● LO QUE SE PIDE:
Copia tal cual del texto sobre el instinto del lenguaje el fragmento que va desde "Vamos a aprovechar" hasta "de al lado.", ambos incluidos.

● EXTRACTO DE PÁGINA:

------------------------------------------------

Nel leggere queste parole, state prendendo parte a una delle meraviglie del mondo naturale. Perché voi e io apparteniamo a una specie che ha una straordianria capacità: plasmare con estrema precisione gli eventi nel cervello altrui. Non mi sto riferendo alla telepatia, al controllo della mente o ad altre manie della pseudoscienza; strumenti del resto modesti, anche nell’immagine che se ne fa chi ci crede, in confronto alla capacità di cui sto parlando e che è presente in ognuno di noi. Si tratta del linguaggio. Emettendo semplicemente suoni con la bocca, noi possiamo far scorgere l’uno nella mente dell’altro nuove combinazioni di idee dotate di un significato. Tanto naturale è per noi questa capacità che tendiamo a dimenticare quale miracolo sia.
Steven Pinker – L’istinto del linguaggio
E un ulteriore miracolo si verifica quando l’emissione di suoni da parte di uno crea idee con significato nella testa di un altro con cui non condividiamo lingua, cultura o nazionalità, se non l’appartenenza alla razza umana e alla sua capacità di apprendere lingue straniere.
Vamos a aprovechar de este instinto, pues, en nuestra lengua extranjera preferida empezando por el alfabeto.
Es necesario abrir el enlace arriba, reproducir el sonido de cada letra, y a continuación leer y copiar el ejemplo de al lado.

------------------------------------------------

● FRAGMENTOS DE DATOS:
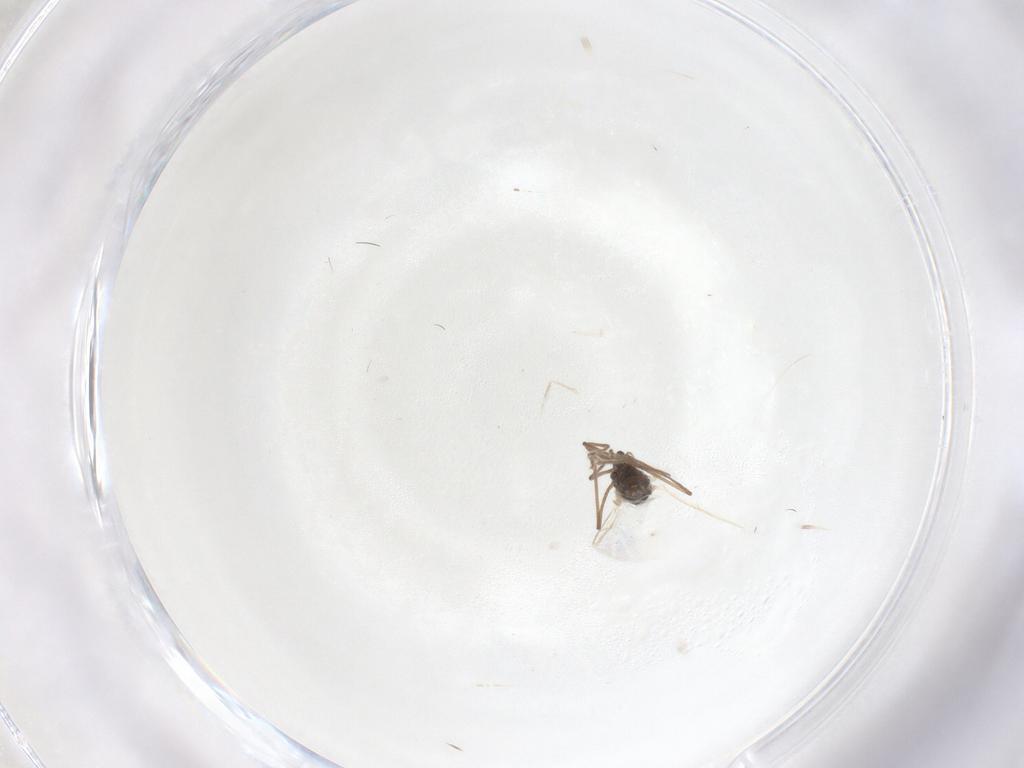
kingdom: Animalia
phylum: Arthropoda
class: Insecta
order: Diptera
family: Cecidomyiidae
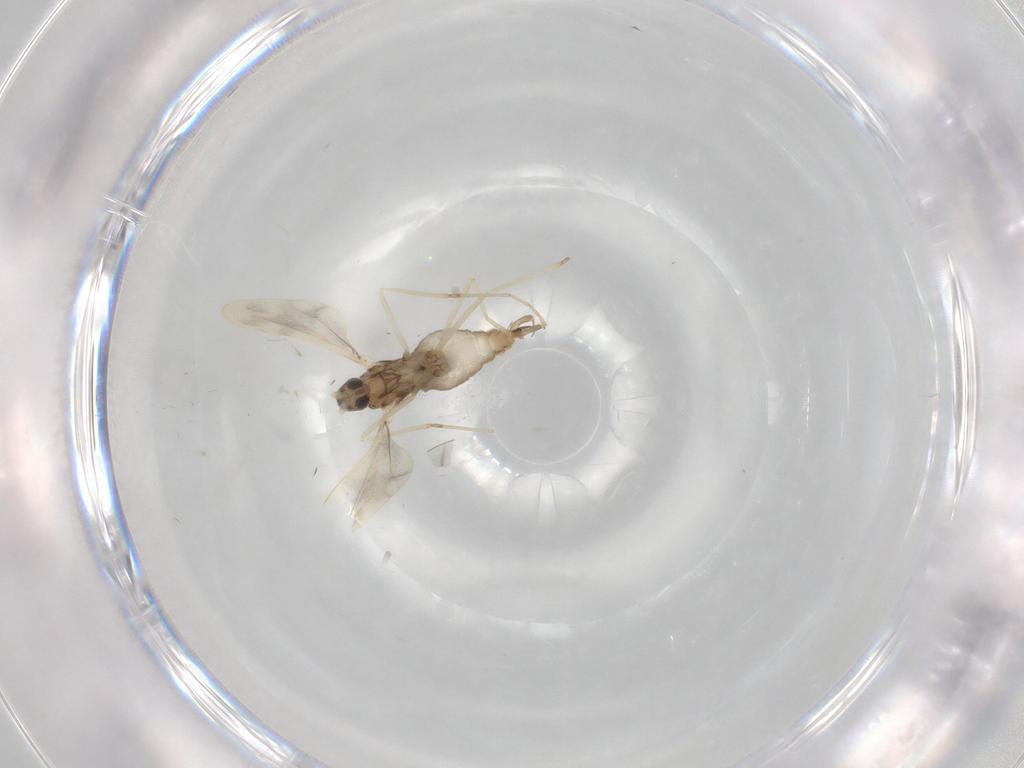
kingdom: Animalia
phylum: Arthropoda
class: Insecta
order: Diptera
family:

------------------------------------------------

● RESPUESTA DEL EJERCICIO:
Vamos a aprovechar de este instinto, pues, en nuestra lengua extranjera preferida empezando por el alfabeto.
Es necesario abrir el enlace arriba, reproducir el sonido de cada letra, y a continuación leer y copiar el ejemplo de al lado.